[Collected data]
########

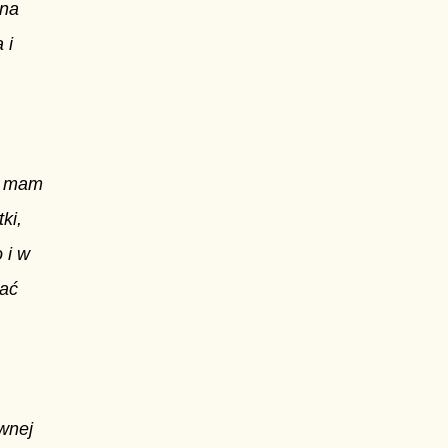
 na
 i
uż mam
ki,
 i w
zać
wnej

########

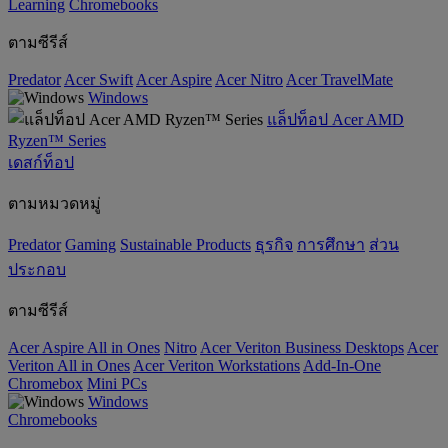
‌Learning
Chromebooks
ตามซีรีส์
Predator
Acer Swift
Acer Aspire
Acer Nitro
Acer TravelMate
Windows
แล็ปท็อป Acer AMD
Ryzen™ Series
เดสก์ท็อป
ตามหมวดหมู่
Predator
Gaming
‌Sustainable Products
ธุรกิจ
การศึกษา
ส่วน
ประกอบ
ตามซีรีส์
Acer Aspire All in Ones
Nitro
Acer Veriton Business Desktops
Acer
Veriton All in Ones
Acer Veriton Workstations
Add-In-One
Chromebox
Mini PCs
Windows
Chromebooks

########

** INSTRUCTIONS FOR THE TASK **
Copy out every line of the records in which the string "Acer" appears.

** EXPECTED ANSWER **
Acer Swift
Acer Aspire
Acer Nitro
Acer TravelMate
แล็ปท็อป Acer AMD
Acer Aspire All in Ones
Acer Veriton Business Desktops
Acer
Acer Veriton Workstations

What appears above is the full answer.